Currently based in Fort Simpson, Sibbeston owns businesses in both the village and Fort Smith. If successful, she plans to focus on education, healthcare and housing.
The Nahendeh district is entirely composed of Dehcho communities: Wrigley, Fort Simpson, Jean Marie River, Nahanni Butte, Sambaa K’e and Fort Liard. (The area formally known as the Deh Cho district covers other communities in the same region, such as Fort Providence, the Kátł’odeeche First Nation, Enterprise and Kakisa.)
“Coming from the Dehcho, we’re in unsettled territory,” said Sibbeston. “I’ve heard stories first-hand of land leases being signed over as title deeds, poor communication from the government. Finalizing a Dehcho settlement agreement would be a high priority.”

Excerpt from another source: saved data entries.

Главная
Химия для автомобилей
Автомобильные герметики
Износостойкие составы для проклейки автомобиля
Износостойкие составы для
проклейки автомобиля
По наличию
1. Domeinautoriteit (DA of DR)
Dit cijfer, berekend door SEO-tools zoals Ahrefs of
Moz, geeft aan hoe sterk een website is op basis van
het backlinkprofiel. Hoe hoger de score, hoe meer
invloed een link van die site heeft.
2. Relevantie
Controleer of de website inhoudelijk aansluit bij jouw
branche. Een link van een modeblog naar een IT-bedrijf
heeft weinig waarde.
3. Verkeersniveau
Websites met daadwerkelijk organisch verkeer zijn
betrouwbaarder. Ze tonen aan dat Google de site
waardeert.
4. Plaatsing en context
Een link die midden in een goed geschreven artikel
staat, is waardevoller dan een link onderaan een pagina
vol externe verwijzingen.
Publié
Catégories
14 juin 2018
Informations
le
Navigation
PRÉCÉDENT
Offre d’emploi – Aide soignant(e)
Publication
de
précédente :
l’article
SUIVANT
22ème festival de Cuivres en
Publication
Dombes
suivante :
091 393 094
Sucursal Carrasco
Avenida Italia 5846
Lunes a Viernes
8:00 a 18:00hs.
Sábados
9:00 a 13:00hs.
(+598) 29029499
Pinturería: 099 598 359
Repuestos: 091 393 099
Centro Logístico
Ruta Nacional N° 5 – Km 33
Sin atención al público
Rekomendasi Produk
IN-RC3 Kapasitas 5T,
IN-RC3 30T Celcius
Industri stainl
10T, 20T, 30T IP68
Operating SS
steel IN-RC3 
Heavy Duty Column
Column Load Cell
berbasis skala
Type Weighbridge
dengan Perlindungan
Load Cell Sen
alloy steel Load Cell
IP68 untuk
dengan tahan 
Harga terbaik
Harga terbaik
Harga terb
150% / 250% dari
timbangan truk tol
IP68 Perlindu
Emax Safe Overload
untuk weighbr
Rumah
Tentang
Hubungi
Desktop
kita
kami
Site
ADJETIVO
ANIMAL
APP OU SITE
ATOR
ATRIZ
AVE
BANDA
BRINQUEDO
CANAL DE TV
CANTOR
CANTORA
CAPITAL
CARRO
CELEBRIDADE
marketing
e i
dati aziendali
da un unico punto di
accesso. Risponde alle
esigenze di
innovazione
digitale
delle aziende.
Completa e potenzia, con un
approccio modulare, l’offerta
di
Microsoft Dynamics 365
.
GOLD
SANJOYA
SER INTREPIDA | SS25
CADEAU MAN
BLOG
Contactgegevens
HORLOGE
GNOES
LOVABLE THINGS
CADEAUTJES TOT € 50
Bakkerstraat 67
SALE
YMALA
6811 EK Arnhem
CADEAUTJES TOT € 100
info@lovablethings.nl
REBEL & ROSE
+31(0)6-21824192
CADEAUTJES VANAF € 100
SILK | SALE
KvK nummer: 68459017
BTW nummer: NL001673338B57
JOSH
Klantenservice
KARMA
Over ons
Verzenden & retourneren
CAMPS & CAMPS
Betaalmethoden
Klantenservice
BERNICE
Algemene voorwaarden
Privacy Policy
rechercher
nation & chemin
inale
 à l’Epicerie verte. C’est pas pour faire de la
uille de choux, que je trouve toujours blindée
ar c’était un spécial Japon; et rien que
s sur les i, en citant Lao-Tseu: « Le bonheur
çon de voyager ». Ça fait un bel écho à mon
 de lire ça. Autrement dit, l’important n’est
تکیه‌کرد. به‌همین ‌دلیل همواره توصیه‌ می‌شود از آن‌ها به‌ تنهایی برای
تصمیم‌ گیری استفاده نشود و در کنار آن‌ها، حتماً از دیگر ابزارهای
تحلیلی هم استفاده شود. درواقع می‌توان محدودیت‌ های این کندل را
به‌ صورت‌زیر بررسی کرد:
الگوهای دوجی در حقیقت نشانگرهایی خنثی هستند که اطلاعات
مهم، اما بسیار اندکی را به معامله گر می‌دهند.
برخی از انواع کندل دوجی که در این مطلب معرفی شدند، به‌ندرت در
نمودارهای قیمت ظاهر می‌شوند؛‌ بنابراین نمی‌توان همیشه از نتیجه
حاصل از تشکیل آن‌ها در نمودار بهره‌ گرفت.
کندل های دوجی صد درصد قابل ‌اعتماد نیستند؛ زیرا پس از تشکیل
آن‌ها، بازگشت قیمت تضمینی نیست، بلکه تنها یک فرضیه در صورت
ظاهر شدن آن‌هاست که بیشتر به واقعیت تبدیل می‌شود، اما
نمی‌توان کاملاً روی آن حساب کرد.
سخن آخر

Beyond settling the Dehcho claim, Sibbeston wants to see improved road access for Dehcho communities. She remembers driving to Yellowknife in 2006 and seeing roads being paved over.
“That was almost 20 years ago, but our region still has gravel roads,” she said. “We should at least have a road that’s chipsealed – we need to see a plan for progress.”
Nahendeh has been represented by Shane Thompson since 2015. Thompson is the NWT’s minister responsible for environment and climate change, municipal and community affairs, and youth in addition to his duties as the district MLA.
“It’s harder to fight for your community when you’re a minister,” said Sibbeston, who said regular communication with constituents would be a top priority. “There’s a different level of openness that’s available to you when you’re a regular MLA than when you’re a minister.”
Thompson has not shared publicly if he will run again. Josh Campbell announced plans to run for the position in May.
The territorial election is scheduled for October 3. Candidates can announce their intention to run at any time, but can only confirm their nomination once the election period begins in September.
Sibbeston said she believes her background in politics and business, as well as her roots in the Dehcho, make her a strong candidate for MLA.
“I bring honesty and transparency to the table,” said Sibbeston. “I understand how to hold the government accountable because I’ve worked both in and outside of government for many years.
“I’ve thought about this for a long time. And I’m at a point in my life where I feel that now is the right time.”